This is the codebase for CASP16 monomer and oligomer assessment.
Please check each directory for source code to rank groups and plot results. Note that the pipeline for each assessment is rather different.
For monomer I am using my pipeline. For oligomers I am directly taking the results from Qian for convenience because there are complications in the methodology. Both are independently validated by each of us.
Raw data and processed data are available upon request.
data_process.py
is the main script for processing the data. It reads the CASP16 data and generates the input files for ranking related scripts.
get_raw_scores.py
reads the input files and generates the raw scores for each model, which will further be used for analysis of performances.
sum_z_scores.py
reads the z-scores and gets sum of z-scores for each measure. This will be used for plotting ranks.
ranking.ipynb
and head_to_head_playground.ipynb
are the scripts for ranking the models and generating the head-to-head test results.

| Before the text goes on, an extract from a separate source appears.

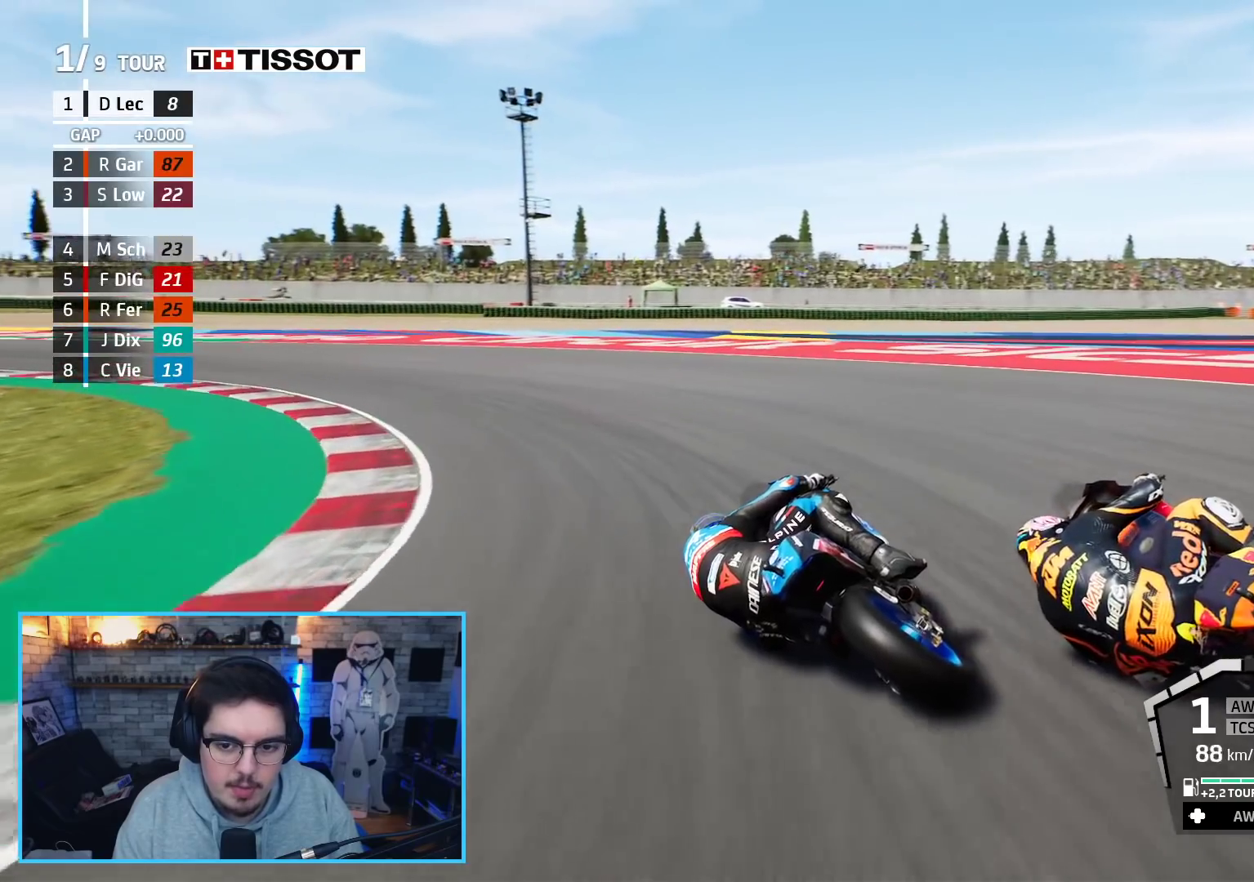
{"buttons": [], "left_stick": "left", "right_stick": "center", "events": [[383, "L3", "up"], [417, "A", "up"], [450, "L2", "up"]]}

The above scripts will provide the input for downstream analysis. Other jupyter notebooks are used for plotting the results.
CASP15_data_job
is the job for processing the data from CASP15.
monomer_EU_info
is the metadata for the monomer EU data. It contains the information of each EU.
step7_results
is the file for difficulty partitioning.
data_process.py
is the script for processing the data from CASP16 website. However, since we have our own pipeline, the official data is not used for the final results.
get_raw_scores.ipynb
is the script for getting the raw scores from Qian's pipeline. These raw data will be further used for analysis of performances.
rank_and_h2h_from_Qian.ipynb
is the script for ranking the models using Qian's data and generating the head-to-head test results.
The above scripts will provide the input for downstream analysis. Other jupyter notebooks are used for plotting the results.
process_data_CASP15.py
processes the data from CASP15.
stoich_bg_distribution.csv
is the file for background distribution of stoichiometry in PDB.
target_weights
is the file for how many subunits in each target. They will be transformed into weights for each target under our pipeline.
Some of the data are directly from Qian's pipeline. The notation is as follows:
stage1: raw data process
stage2: produce rankings
stage3: get insights from the data